Azerbaijan: Chechen Fury Over UNHCR 'Inaction'

Protests by Chechen refugees, alleging discrimination, force temporary closure of UNHCR office in Azerbaijan.

Azerbaijan: Chechen Fury Over UNHCR 'Inaction'

Protests by Chechen refugees, alleging discrimination, force temporary closure of UNHCR office in Azerbaijan.

In an unprecedented move, the UN refugee agency, UNHCR, shut its Azerbaijani office for four days on March 28, following a long-running row with Chechen refugees.


Although the office did not specifically mention the Chechens, who had been demonstrating outside its doors, it was clear that it was they who had forced the closure. UNHCR press secretary in Baku Vugar Abdusalimov said that he hoped the move would have a "sobering effect" on the Chechens.


A sign on the office's door in Russian, English and Arabic announced that " the office will be closed for a time due to the inappropriate behaviour of certain refugees".


The agency established a presence in Azerbaijan in December 1992 just as tens of thousands of Azerbaijanis were fleeing their homes in the war with Armenia. Over the years, it has given them humanitarian aid worth around 50 million dollars.


The organisation also began to look after "third country refugees" in Azerbaijan: Afghans, Iranians and - since 1994 - Chechens, fleeing the conflict with Russia. The Chechens quickly realised that they could not count on help from a government, which was coping with hundreds of thousands of internally displaced persons, IDPs, of its own.


Their only option was to turn UNHCR to try to get financial help and "refugee status" to enable them to leave for another country.

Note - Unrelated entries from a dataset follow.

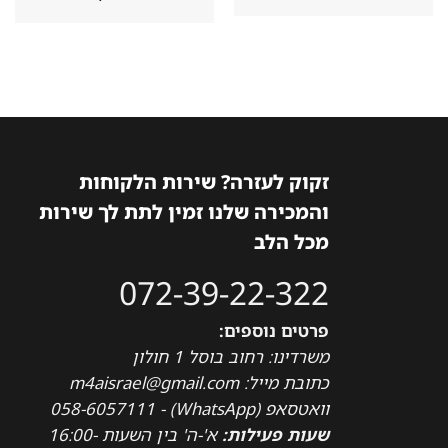
זקוק לעזרה? שירות הלקוחות
והמכירה שלנו זמין לתת לך שירות
מכל הלב
072-39-22-322
פרטים נוספים:
משרדינו: רחוב בוסל 1 חולון
כתובת מייל: m4aisrael@gmail.com
וואטסאפ (WhatsApp) - 058-6057111
שעות פעילות:
א'-ה' בין השעות 16:00-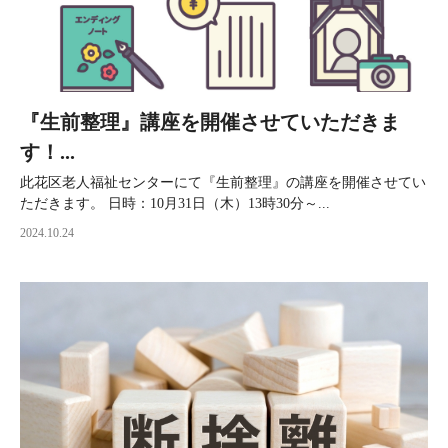
『生前整理』講座を開催させていただきま
す！...
此花区老人福祉センターにて『生前整理』の講座を開催させてい
ただきます。 日時：10月31日（木）13時30分～...
2024.10.24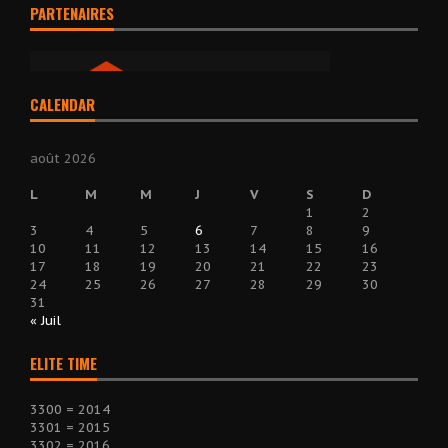
PARTENAIRES
CALENDAR
août 2026
L
M
M
J
V
S
D
1
2
3
4
5
6
7
8
9
10
11
12
13
14
15
16
17
18
19
20
21
22
23
24
25
26
27
28
29
30
31
« Juil
ELITE TIME
3300 = 2014
3301 = 2015
3302 = 2016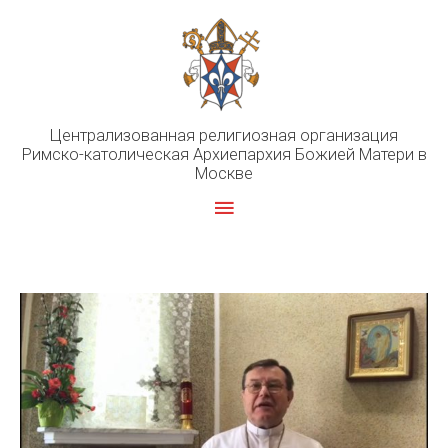
Перейти
к
содержимому
Централизованная религиозная организация
Римско-католическая Архиепархия Божией Матери в
Москве
Главное
меню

There are currently 4,350 Chechens in Azerbaijan who are almost unable to support themselves, according to Ali Asayev, the representative of rebel Chechen president Aslan Maskhadov in Chechnya. "We have nothing to feed them with and nowhere to settle them," he said. "The situation is very difficult."


Since the events of September 11, the plight of Chechen refugees has worsened, said Mairbek Taramov, editor of the newspaper Kavkazky Vestnik. "Humanitarian aid used to come via Arabic charitable organisations, but the Azerbaijan authorities have now closed down all their offices and the Chechens have been left without any aid," he said. "Basically, the authorities have thrown out the baby with the bath water."


This turned the UNHCR office in Baku into the place of last resort. But many Chechens, including Taramov, complained that the bureaucratic procedures of the agency's representatives were a torture for them.


"My wife and I first applied to the Baku office of UNHCR last July," said Taramov. "We have had three interviews there. First our case was handled by an Algerian named Fazil, then by an Englishwoman named Liza, then by Thomas, an American. I am a journalist, so I was able to show them my articles, video reports, a whole bundle of documents.


"They promised us help. But a month ago we were told that our case had been handed back to Fazil, the Algerian. I came back to him and he told me that my case was with Thomas. That's how they pass us around. It is pure torment."


The UNHCR office says that 450 Chechen refugee families have successfully gone through their checks and are currently receiving financial help of between 80 and 100 US dollars a month.


Chechens say these figures are far too low. In February this year, a group of them accused UNHCR of corruption and wrote a letter to its president, Ruud Lubbers, in Geneva. The Council of Chechen Refugees wrote that 9,000 of them had applied to the agency in Azerbaijan for help since November 2000, but had "run up against terrible indifference".


"Ignoring international laws on the awarding of refugee status, the UNHCR is trying to force Chechen refugees from Azerbaijan back to Chechnya," said the letter. "The meagre resources, given out by the donors, have become an open source of revenue for UNHCR workers in Azerbaijan. They give out the insignificant sum of 80 to 100 US dollars a month to 4-500 Chechen refugees, mainly those who give a bribe of between 20 and 25 per cent of the amount received."


Chechen frustration provoked the demonstrations outside the UNHCR office. While one such protest was being held on March 28, it chose to shut its doors.


Didier Laye, the head of the UNHCR Baku office, strongly rejected the allegations of corruption and described the letter sent to Geneva as insulting. "Certain Chechen refugees, unaware that we are unable to provide help for everyone, created an unstable situation in front of our office," he said.


According to Abdusalimov, the UNHCR press secretary, the Baku office has a budget of only three million dollars, most of which goes to Azerbaijani IDPs and which forces them to be selective over which Chechens they help. "So, because of extremely limited resources, we try to pick out the most vulnerable Chechen refugees - single women, orphans and others - and help them," he said.


The standoff between the refugees and UNHCR eased somewhat after a meeting between local Chechen representative Ali Asayev and Didier Laye. Asayev said that there had been "complete mutual understanding" and that he had seen no proof of corruption in the agency's office.


The office reopened its doors on April 1, with Abdusalimov saying that during their enforced break, he and his colleagues had discussed how to find "better ways of working with refugees from third countries".


Mamed Bagirov is a correspondent with Echo newspaper in Baku.